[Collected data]
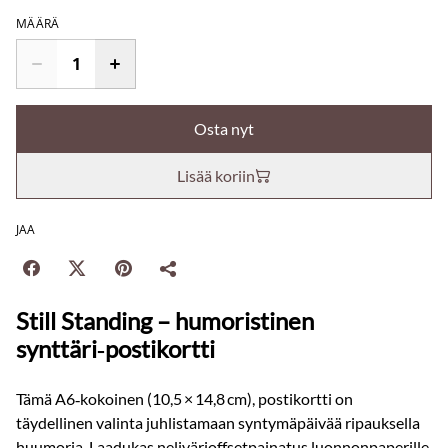
MÄÄRÄ
Osta nyt
Lisää koriin
JAA
Still Standing – humoristinen
synttäri‑postikortti
Tämä A6‑kokoinen (10,5 × 14,8 cm), postikortti on
täydellinen valinta juhlistamaan syntymäpäivää ripauksella
huumoria. Laadukas nelivärioffsetpainatus luonnonpaperille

Job:
Every line of the entries above that holds "postikortti" should be copied out.

Written response:
synttäri‑postikortti
Tämä A6‑kokoinen (10,5 × 14,8 cm), postikortti on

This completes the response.